● **Task objective**:
From the data, copy out every line in which the word "lines" appears.

● **Data shown**:
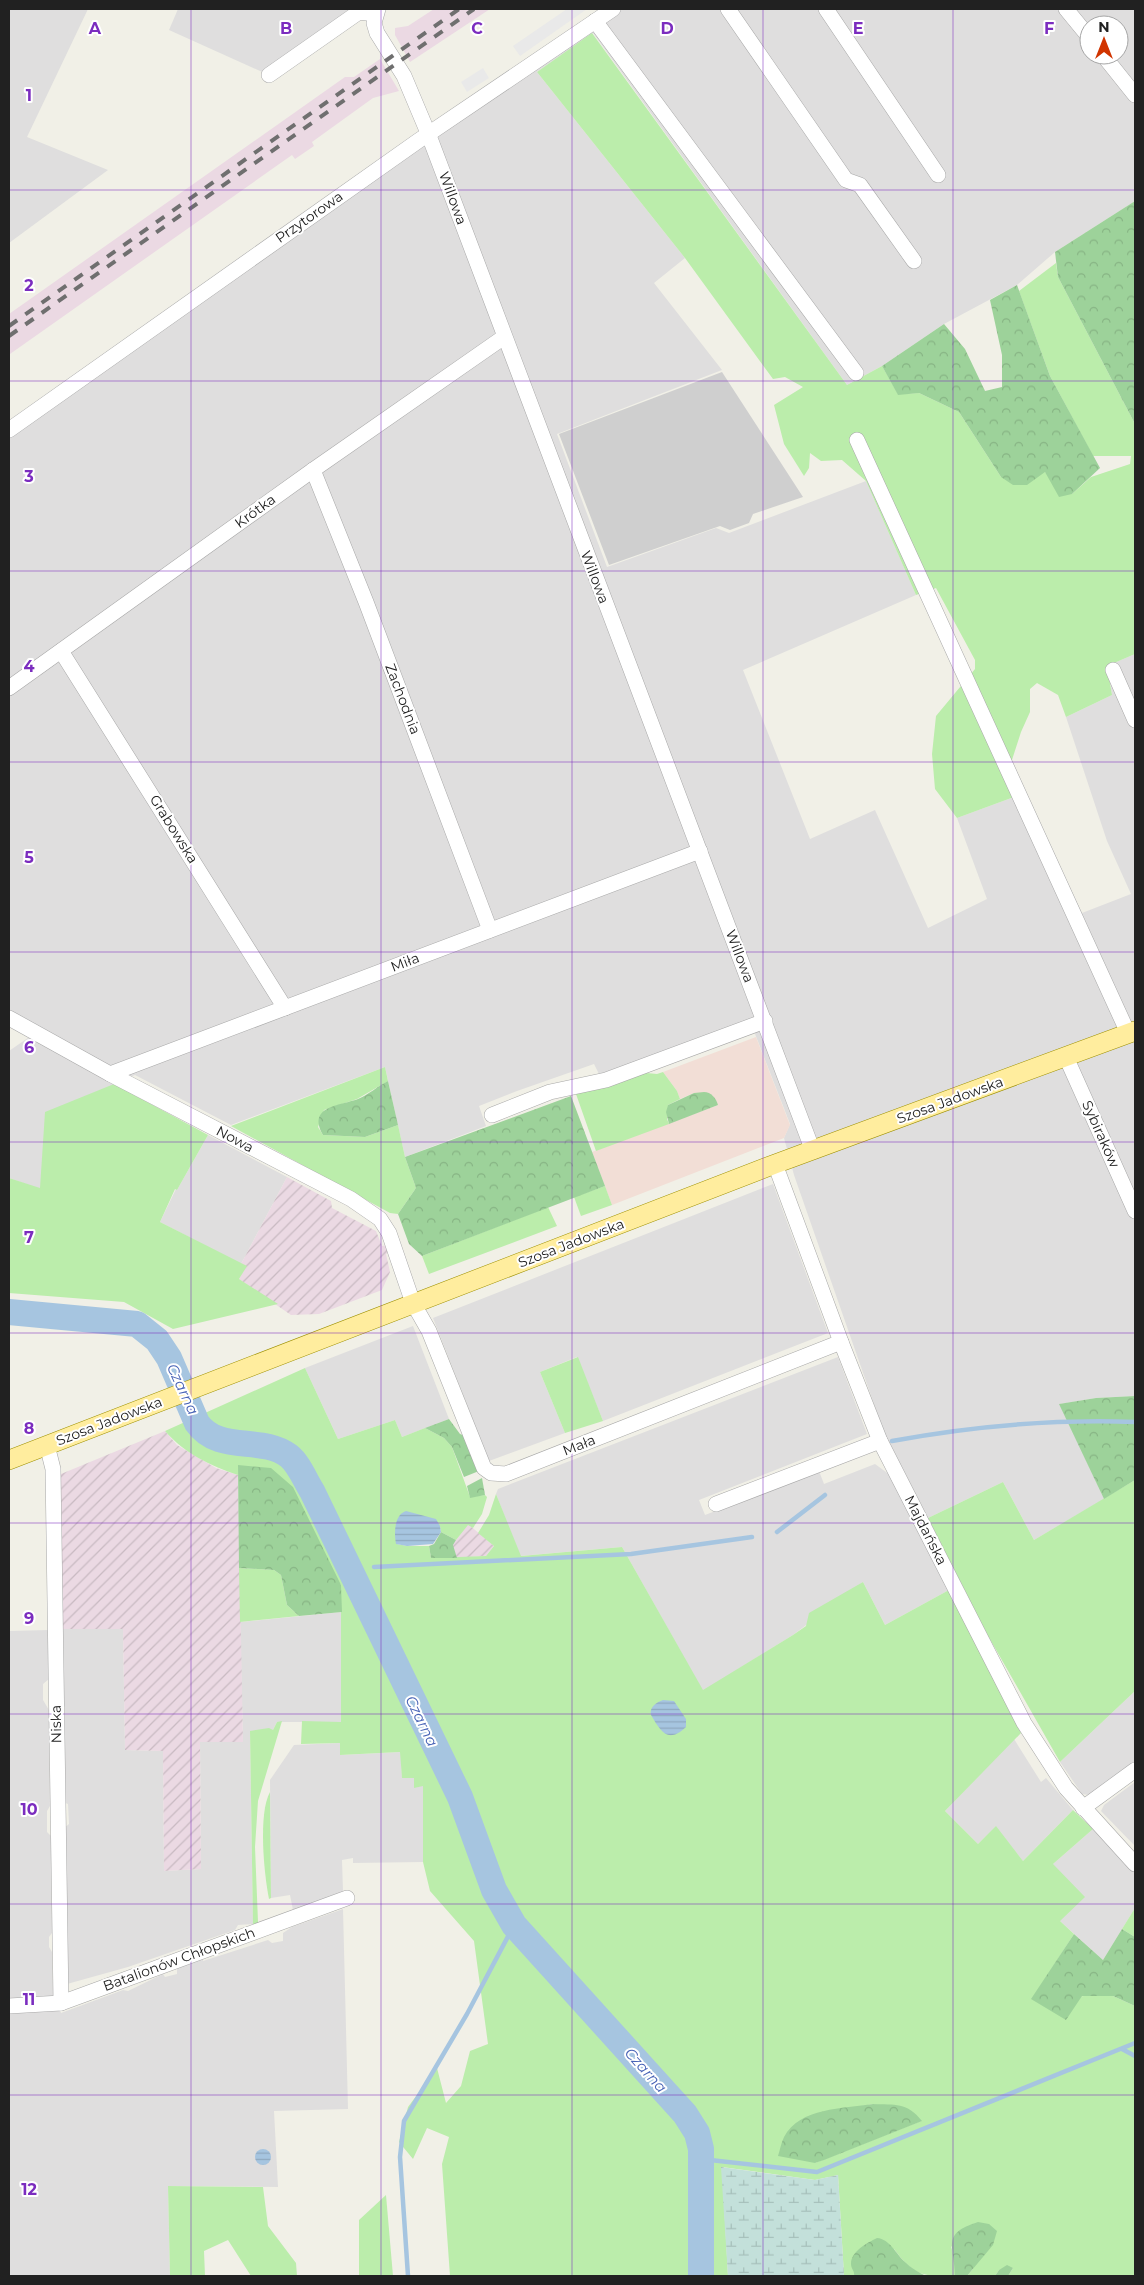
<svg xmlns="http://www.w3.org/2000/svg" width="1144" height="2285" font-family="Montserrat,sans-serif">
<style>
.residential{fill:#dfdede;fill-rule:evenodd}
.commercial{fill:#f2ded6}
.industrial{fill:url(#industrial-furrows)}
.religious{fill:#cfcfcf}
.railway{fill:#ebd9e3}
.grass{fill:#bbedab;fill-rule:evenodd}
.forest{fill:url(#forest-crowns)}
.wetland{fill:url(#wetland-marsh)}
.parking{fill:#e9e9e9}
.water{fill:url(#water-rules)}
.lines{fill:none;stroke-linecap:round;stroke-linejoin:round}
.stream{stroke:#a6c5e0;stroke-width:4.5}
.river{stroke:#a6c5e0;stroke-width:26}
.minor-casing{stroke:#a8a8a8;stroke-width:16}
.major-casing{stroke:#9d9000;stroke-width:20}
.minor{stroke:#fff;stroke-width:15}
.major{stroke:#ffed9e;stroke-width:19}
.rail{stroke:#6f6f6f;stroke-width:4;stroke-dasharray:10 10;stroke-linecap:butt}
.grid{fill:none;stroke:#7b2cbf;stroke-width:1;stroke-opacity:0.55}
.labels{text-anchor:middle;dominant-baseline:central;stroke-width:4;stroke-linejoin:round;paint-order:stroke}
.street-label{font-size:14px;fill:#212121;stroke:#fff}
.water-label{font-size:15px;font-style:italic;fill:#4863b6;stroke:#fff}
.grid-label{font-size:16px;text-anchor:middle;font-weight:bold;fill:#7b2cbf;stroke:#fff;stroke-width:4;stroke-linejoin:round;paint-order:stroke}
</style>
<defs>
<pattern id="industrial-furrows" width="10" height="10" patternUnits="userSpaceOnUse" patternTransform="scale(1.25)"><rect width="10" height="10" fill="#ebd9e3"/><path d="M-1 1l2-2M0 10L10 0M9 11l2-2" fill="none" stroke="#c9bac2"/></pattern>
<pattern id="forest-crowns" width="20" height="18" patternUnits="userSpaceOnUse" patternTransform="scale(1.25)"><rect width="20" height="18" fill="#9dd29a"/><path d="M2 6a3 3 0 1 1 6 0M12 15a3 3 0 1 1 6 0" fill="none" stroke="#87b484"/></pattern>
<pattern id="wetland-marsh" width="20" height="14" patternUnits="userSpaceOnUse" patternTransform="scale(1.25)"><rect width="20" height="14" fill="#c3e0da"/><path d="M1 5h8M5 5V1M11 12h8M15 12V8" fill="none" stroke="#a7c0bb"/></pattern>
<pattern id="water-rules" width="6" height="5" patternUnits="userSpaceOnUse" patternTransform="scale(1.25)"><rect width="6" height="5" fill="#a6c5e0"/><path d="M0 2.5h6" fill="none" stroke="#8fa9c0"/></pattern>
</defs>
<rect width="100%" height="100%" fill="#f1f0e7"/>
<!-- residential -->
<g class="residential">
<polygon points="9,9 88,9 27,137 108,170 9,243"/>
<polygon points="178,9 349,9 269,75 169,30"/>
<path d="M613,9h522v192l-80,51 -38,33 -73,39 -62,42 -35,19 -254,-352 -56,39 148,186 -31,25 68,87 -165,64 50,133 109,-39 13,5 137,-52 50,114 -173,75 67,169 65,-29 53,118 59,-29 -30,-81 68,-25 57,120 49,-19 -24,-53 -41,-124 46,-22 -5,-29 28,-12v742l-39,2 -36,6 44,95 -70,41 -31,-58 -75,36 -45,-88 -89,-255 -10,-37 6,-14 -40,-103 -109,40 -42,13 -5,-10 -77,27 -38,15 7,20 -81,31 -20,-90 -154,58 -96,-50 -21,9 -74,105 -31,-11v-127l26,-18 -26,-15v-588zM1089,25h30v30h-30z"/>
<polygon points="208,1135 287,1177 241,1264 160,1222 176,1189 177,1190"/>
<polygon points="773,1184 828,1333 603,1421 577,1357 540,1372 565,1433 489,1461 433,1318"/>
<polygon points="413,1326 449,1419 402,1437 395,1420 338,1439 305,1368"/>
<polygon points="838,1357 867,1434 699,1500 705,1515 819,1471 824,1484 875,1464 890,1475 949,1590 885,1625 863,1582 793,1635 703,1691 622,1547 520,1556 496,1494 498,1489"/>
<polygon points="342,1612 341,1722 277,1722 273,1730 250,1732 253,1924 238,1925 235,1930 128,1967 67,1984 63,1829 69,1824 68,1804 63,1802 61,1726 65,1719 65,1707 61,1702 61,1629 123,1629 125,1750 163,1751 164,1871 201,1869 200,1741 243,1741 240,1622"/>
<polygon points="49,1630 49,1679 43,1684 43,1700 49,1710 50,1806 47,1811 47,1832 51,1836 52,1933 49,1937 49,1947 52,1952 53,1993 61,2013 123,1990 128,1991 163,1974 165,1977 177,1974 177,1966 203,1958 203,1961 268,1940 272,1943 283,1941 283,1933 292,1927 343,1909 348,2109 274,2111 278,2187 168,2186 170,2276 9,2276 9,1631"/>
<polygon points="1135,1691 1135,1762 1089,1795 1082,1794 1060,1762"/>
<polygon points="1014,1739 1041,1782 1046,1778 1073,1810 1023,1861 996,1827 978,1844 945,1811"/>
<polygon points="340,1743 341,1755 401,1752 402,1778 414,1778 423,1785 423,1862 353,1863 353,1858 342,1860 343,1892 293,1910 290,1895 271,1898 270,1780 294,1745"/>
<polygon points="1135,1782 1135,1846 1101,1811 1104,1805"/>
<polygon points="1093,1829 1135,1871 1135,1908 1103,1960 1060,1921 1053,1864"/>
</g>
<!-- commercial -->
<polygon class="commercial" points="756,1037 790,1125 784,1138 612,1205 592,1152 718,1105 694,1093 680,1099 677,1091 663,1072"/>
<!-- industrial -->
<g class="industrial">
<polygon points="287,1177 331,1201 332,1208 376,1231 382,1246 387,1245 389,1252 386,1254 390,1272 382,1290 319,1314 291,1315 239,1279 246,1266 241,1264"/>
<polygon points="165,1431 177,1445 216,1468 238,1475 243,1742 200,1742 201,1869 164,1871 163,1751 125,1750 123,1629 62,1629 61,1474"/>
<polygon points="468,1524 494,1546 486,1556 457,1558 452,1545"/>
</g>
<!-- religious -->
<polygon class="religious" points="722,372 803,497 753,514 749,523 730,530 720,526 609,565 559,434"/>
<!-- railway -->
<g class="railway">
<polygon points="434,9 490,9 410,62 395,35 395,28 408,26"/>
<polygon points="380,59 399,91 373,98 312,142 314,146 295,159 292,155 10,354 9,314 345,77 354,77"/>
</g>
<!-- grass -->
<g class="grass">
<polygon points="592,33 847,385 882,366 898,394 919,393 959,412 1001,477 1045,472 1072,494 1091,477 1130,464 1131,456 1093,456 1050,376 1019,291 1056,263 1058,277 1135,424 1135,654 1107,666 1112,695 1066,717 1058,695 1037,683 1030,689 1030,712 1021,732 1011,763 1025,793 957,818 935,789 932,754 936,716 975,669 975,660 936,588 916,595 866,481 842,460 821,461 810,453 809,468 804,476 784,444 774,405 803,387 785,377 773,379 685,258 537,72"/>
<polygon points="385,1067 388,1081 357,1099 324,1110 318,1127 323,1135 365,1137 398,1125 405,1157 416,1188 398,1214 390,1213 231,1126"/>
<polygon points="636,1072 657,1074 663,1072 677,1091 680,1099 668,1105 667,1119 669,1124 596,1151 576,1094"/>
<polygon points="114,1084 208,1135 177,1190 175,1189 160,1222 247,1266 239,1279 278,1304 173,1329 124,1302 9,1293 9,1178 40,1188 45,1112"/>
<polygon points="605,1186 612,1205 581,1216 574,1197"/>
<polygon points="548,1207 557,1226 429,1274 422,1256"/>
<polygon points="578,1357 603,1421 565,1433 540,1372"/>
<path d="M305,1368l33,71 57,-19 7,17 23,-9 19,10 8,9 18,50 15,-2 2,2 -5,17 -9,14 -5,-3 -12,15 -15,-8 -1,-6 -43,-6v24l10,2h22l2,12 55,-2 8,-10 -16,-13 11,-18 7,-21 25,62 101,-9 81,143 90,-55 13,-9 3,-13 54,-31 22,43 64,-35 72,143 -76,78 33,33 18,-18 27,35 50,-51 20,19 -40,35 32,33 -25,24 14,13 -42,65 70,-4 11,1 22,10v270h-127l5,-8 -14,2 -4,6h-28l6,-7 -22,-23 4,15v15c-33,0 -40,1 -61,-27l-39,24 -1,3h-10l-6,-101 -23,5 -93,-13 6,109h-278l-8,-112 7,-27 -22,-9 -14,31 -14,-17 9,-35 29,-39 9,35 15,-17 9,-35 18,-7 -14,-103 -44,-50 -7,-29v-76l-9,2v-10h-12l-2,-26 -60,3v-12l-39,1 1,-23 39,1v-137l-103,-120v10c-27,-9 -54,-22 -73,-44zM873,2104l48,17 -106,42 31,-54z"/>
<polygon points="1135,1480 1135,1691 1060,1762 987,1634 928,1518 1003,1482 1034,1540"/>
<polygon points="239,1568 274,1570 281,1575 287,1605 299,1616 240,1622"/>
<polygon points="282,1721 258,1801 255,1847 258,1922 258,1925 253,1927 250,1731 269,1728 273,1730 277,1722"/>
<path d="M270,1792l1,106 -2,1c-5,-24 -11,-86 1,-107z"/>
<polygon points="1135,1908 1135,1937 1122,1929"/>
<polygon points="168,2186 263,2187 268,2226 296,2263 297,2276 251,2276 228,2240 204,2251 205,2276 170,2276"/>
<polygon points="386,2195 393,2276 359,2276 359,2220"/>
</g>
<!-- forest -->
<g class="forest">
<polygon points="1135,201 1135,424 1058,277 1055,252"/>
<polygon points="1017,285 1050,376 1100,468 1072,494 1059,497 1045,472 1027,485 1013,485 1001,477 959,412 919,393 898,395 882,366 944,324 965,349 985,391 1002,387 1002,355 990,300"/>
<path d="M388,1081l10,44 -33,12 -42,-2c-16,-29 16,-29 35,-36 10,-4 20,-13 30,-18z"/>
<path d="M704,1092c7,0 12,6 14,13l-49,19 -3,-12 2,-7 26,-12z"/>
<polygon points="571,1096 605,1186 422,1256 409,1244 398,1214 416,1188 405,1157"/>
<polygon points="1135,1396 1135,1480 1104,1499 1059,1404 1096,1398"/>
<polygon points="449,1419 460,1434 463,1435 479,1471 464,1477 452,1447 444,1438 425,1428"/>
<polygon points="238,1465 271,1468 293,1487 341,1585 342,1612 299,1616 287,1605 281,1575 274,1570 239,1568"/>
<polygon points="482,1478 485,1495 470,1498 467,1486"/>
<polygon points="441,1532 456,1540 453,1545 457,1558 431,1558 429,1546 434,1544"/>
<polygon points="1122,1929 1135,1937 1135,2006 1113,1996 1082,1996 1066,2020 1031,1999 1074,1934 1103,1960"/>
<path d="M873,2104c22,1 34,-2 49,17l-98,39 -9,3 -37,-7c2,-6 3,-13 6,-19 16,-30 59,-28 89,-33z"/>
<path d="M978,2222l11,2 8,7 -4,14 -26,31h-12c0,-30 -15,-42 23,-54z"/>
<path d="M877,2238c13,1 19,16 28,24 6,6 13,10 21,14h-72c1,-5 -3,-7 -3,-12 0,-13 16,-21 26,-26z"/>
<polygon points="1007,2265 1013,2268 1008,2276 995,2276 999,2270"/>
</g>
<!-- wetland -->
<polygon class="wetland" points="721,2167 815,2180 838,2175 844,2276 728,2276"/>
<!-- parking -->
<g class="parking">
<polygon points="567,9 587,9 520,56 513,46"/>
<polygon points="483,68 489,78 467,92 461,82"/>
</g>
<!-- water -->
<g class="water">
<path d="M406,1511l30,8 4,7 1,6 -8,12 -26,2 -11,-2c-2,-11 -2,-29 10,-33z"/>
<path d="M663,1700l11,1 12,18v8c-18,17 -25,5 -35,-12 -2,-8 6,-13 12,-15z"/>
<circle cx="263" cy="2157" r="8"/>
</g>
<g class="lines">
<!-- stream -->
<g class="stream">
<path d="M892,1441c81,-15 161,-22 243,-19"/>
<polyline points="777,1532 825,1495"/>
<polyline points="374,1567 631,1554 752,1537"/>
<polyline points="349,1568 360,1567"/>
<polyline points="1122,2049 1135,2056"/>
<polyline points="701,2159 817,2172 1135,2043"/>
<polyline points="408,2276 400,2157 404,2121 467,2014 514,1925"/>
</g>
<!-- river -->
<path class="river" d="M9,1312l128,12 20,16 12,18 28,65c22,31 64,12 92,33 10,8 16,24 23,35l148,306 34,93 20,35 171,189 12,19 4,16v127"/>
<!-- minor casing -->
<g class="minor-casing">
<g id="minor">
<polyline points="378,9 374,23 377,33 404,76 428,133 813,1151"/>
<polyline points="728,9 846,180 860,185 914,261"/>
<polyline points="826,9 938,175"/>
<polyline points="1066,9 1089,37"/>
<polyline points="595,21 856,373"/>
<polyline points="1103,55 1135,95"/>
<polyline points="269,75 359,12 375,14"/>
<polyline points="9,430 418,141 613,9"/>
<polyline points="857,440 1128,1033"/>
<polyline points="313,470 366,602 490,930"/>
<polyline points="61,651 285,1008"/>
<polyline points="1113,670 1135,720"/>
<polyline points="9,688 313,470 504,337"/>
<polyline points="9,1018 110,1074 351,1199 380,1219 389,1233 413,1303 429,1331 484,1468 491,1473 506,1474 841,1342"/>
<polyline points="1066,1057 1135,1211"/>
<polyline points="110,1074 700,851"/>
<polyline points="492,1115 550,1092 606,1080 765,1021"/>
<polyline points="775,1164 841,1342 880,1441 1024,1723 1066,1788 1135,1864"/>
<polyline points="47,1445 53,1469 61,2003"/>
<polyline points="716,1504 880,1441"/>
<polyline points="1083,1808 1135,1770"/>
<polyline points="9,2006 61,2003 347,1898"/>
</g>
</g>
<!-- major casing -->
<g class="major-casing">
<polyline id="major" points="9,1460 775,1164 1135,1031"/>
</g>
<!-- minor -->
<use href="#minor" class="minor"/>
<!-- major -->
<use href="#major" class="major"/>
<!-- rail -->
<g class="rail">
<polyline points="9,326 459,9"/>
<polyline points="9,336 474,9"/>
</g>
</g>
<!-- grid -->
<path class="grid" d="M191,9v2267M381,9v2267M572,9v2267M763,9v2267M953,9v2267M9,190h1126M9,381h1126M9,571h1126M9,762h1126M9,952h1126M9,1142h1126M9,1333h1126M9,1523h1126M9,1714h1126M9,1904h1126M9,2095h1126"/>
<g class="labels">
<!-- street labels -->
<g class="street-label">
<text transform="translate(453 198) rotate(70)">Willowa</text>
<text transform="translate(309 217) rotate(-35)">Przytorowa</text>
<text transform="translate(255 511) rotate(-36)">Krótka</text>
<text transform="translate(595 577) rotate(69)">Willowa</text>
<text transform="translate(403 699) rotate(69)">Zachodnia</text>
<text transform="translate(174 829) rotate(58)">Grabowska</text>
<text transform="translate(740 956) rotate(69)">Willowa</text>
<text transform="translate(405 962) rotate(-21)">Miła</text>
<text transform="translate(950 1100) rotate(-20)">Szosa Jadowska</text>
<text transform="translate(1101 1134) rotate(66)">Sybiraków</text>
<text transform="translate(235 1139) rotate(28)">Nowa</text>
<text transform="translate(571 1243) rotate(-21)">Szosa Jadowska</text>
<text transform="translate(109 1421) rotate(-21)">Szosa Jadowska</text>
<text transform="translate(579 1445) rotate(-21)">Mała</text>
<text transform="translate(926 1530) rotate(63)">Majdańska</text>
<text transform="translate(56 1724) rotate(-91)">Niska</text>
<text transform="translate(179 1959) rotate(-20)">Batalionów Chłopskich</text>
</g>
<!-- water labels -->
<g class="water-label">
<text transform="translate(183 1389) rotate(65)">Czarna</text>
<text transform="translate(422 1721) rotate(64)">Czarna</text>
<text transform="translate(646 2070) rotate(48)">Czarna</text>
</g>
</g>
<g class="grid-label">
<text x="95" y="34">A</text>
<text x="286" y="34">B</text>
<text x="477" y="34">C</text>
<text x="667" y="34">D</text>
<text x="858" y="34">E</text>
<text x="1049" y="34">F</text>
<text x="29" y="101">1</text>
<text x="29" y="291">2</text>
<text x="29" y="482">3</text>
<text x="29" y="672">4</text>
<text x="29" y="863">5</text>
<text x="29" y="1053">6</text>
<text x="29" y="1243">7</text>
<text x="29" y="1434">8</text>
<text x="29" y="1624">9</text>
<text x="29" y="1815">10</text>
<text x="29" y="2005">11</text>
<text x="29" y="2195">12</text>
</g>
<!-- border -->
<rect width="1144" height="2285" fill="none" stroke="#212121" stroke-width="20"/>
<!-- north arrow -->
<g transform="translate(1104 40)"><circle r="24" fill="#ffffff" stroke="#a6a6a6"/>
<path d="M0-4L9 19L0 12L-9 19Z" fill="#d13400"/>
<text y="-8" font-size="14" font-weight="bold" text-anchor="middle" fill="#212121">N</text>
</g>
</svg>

● **Output for this task**:
.lines{fill:none;stroke-linecap:round;stroke-linejoin:round}
<g class="lines">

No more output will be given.